La sensibilità appare nelle descrizioni della natura – alberi, brezza sottile, mare, odori, abbandonate case di pescatori, piume di pampas, luna autunnale, brusio d’insetti sull’erba – e nella discrezione con cui sono delineati i rapporti interpersonali: le gemelle indistinguibili dolcissime e premurose che vogliono celebrare il funerale al quadro di comando delle linee telefoniche, il ricordo di una ragazza morta suicida nel bosco, lo sguardo fisso che il Sorcio tiene sull’orologio nelle ore in cui decide di non telefonare alla donna che desidera, il tono con cui Jay parla del suo gatto disabile.
Il righello, la distanza dalle cose del mondo, appare nei medesimi luoghi, ma soprattutto nelle svariate soluzioni metaforiche e nelle similitudini, numerosissime e puntuali, illuminanti, che allacciano cose tra loro lontane: per Murakami misurare è anche e soprattutto collegare, mettere in relazione e far così scaturire il nuovo. Sondare con i sensi sull’avviso: «se volessimo fare uno sforzo potremmo trarre lezione da qualsiasi cosa». Capire che «la morte a poco a poco mette radici». Non negare che «ci sono pozzi profondi nel nostro animo. E sopra quei pozzi gli uccelli volano avanti e indietro».
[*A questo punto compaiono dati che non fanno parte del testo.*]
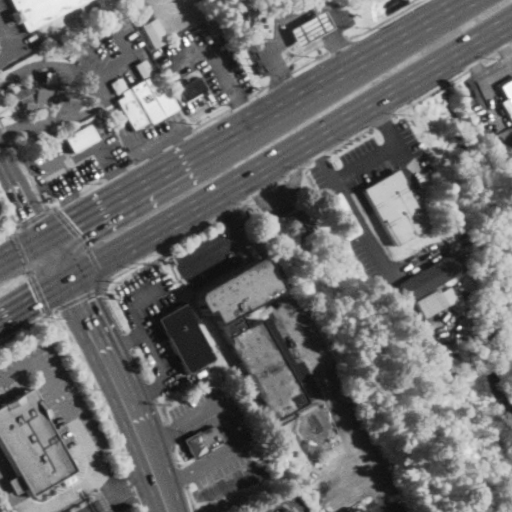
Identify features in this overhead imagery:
building: (92, 6)
building: (38, 10)
road: (324, 10)
building: (40, 11)
parking lot: (169, 12)
parking lot: (337, 17)
road: (383, 19)
building: (260, 21)
building: (260, 22)
gas station: (308, 27)
building: (308, 27)
building: (308, 27)
parking lot: (15, 31)
building: (152, 32)
building: (153, 32)
road: (116, 34)
road: (7, 35)
parking lot: (275, 35)
road: (501, 43)
road: (337, 44)
road: (290, 45)
road: (341, 49)
road: (7, 53)
parking lot: (112, 53)
road: (211, 55)
parking lot: (202, 60)
road: (309, 60)
road: (47, 64)
road: (89, 70)
road: (53, 74)
road: (496, 74)
road: (279, 76)
building: (48, 77)
road: (281, 77)
road: (452, 77)
road: (481, 82)
building: (190, 88)
building: (191, 89)
road: (259, 90)
building: (34, 95)
building: (35, 95)
building: (506, 95)
building: (142, 96)
building: (143, 97)
building: (507, 97)
road: (238, 102)
road: (244, 111)
road: (61, 117)
road: (211, 118)
road: (381, 118)
parking lot: (50, 120)
road: (122, 129)
road: (228, 130)
road: (6, 131)
parking lot: (162, 132)
building: (79, 136)
building: (80, 138)
road: (190, 138)
road: (347, 138)
road: (101, 139)
road: (162, 139)
road: (162, 145)
road: (290, 148)
road: (169, 149)
road: (1, 152)
road: (56, 157)
road: (363, 159)
parking lot: (76, 160)
road: (406, 162)
road: (130, 164)
road: (22, 166)
road: (25, 167)
road: (76, 170)
road: (116, 172)
road: (116, 172)
road: (280, 179)
road: (92, 185)
road: (23, 192)
road: (70, 198)
road: (66, 201)
parking lot: (0, 204)
building: (393, 206)
building: (394, 207)
road: (227, 211)
traffic signals: (33, 212)
building: (341, 215)
building: (339, 216)
building: (511, 216)
road: (32, 218)
building: (511, 218)
road: (14, 219)
traffic signals: (74, 221)
building: (299, 223)
road: (82, 242)
road: (237, 242)
building: (456, 244)
road: (372, 246)
parking lot: (207, 256)
road: (56, 258)
road: (138, 261)
road: (31, 273)
building: (429, 275)
building: (430, 277)
road: (33, 295)
traffic signals: (34, 295)
road: (80, 298)
building: (433, 300)
building: (434, 301)
traffic signals: (81, 305)
parking lot: (150, 321)
road: (28, 326)
building: (251, 336)
building: (251, 336)
building: (183, 337)
building: (184, 338)
road: (127, 339)
road: (146, 342)
road: (124, 343)
road: (141, 364)
road: (316, 370)
road: (117, 374)
road: (152, 390)
road: (98, 394)
parking lot: (52, 395)
road: (57, 397)
parking lot: (333, 405)
road: (160, 411)
parking lot: (210, 415)
road: (231, 426)
road: (168, 434)
road: (161, 435)
building: (201, 440)
building: (202, 441)
building: (30, 443)
building: (29, 444)
building: (29, 445)
building: (315, 445)
road: (176, 455)
parking lot: (219, 462)
road: (183, 475)
road: (176, 477)
road: (106, 485)
road: (122, 491)
road: (164, 494)
road: (191, 499)
road: (279, 499)
road: (39, 504)
parking lot: (262, 505)
parking lot: (1, 509)
building: (353, 510)
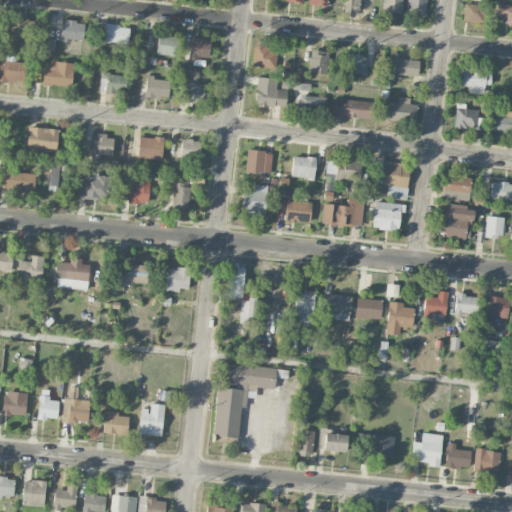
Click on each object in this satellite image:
road: (33, 0)
building: (295, 0)
building: (318, 2)
building: (392, 5)
building: (416, 7)
building: (350, 8)
building: (471, 12)
building: (504, 13)
road: (268, 24)
building: (20, 28)
building: (72, 30)
building: (116, 33)
building: (166, 45)
building: (199, 47)
building: (265, 57)
building: (317, 61)
building: (355, 63)
building: (405, 66)
building: (11, 68)
building: (58, 73)
building: (474, 78)
building: (112, 82)
building: (157, 87)
building: (195, 91)
building: (269, 93)
building: (305, 98)
building: (354, 108)
building: (396, 110)
building: (465, 116)
building: (501, 121)
road: (256, 130)
road: (434, 132)
building: (42, 139)
building: (102, 145)
building: (150, 147)
building: (190, 147)
building: (258, 161)
building: (303, 166)
building: (347, 171)
building: (53, 174)
building: (392, 177)
building: (18, 181)
building: (455, 183)
building: (94, 186)
building: (134, 190)
building: (501, 190)
building: (180, 196)
building: (254, 201)
building: (297, 211)
building: (343, 213)
building: (386, 215)
building: (454, 220)
building: (493, 226)
road: (255, 247)
road: (215, 256)
building: (5, 261)
building: (30, 268)
building: (136, 273)
building: (73, 275)
building: (176, 278)
building: (234, 280)
building: (435, 304)
building: (465, 304)
building: (304, 306)
building: (336, 306)
building: (496, 307)
building: (368, 308)
building: (247, 309)
building: (398, 317)
building: (511, 317)
building: (491, 345)
road: (255, 360)
building: (24, 364)
building: (237, 395)
building: (14, 403)
building: (47, 408)
building: (74, 408)
building: (151, 419)
building: (114, 422)
building: (509, 426)
building: (320, 440)
building: (304, 442)
building: (334, 442)
building: (377, 444)
building: (426, 452)
building: (456, 457)
building: (485, 460)
building: (511, 472)
road: (255, 475)
building: (6, 486)
building: (33, 492)
building: (64, 497)
building: (93, 503)
building: (122, 503)
building: (150, 504)
building: (251, 507)
building: (279, 507)
building: (217, 509)
building: (319, 510)
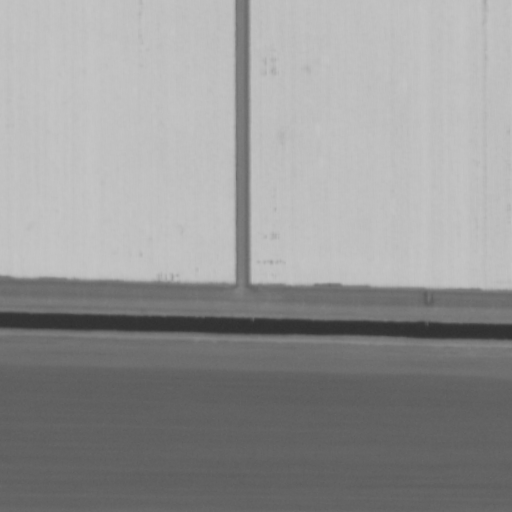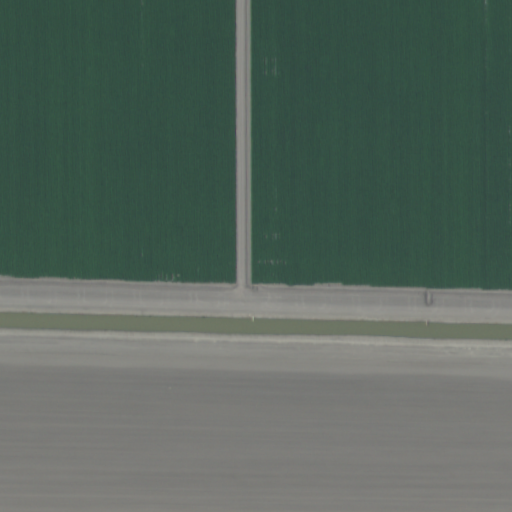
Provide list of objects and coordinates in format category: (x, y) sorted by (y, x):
crop: (256, 256)
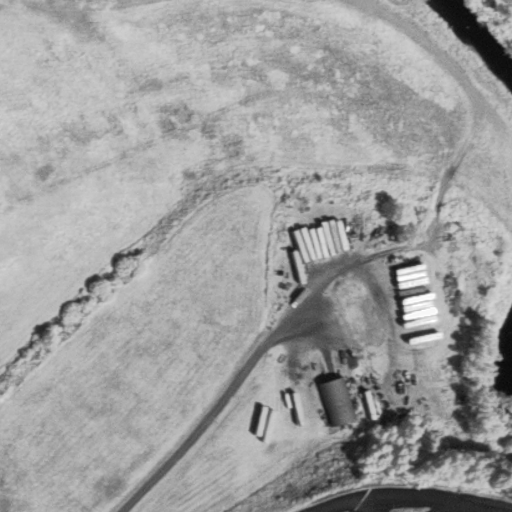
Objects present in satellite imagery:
river: (509, 180)
building: (336, 401)
building: (334, 403)
road: (218, 409)
road: (344, 502)
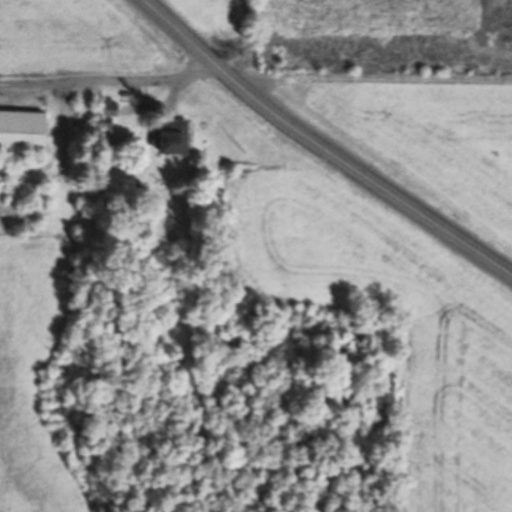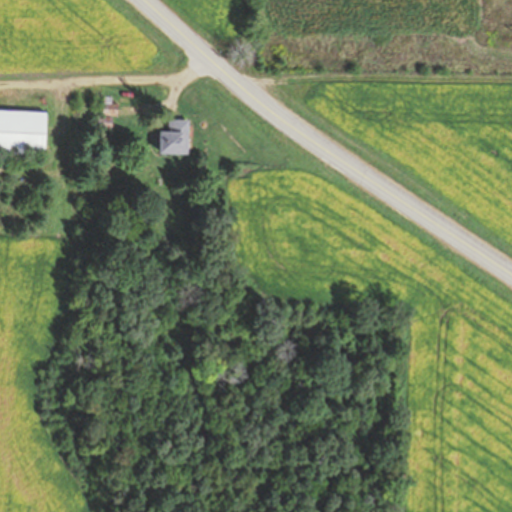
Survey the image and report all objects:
road: (111, 75)
building: (23, 133)
building: (176, 139)
road: (318, 147)
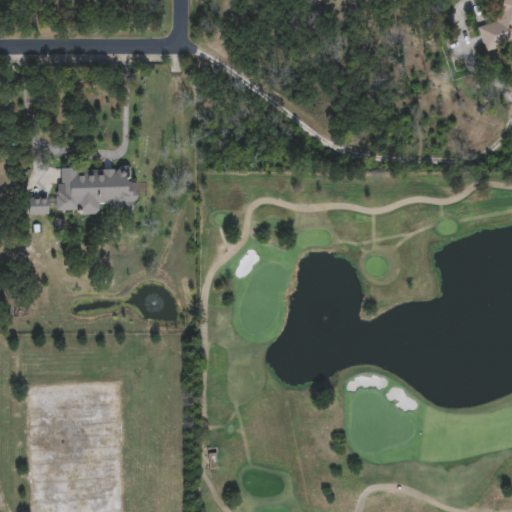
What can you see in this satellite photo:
road: (467, 3)
building: (498, 29)
building: (498, 30)
road: (107, 48)
road: (125, 67)
road: (61, 150)
road: (336, 152)
building: (82, 191)
road: (440, 212)
road: (483, 218)
road: (255, 224)
road: (372, 227)
road: (244, 234)
road: (223, 240)
road: (381, 240)
road: (402, 242)
flagpole: (267, 294)
fountain: (153, 303)
fountain: (325, 314)
park: (352, 342)
road: (401, 488)
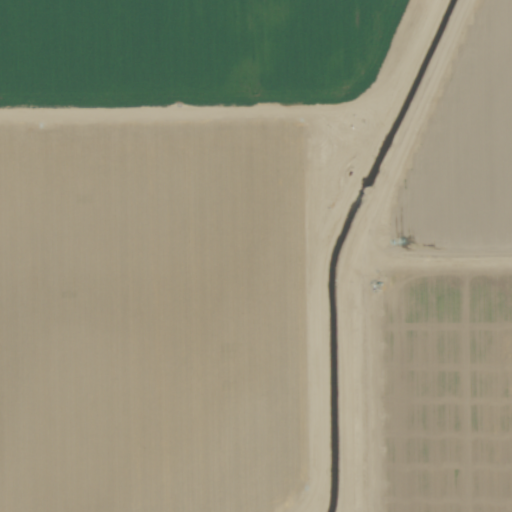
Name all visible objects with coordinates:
crop: (255, 255)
Di questi romanzi brevi il jukebox e il flipper non sono soltanto la campitura percettiva, sono anche attanti, piene figure narrative: memorabili per freschezza e angoscia le potenti pagine dedicate al magazzino con settantotto flipper perfettamente allineati come «salme», come «silenzi». Lì, impregnati dall’odore di polli morti, in un gelo asfittico e malato, i flipper sono un cimitero di «vecchi, vecchissimi sogni»: i disegni sbiaditi, le luci ancora sgargianti.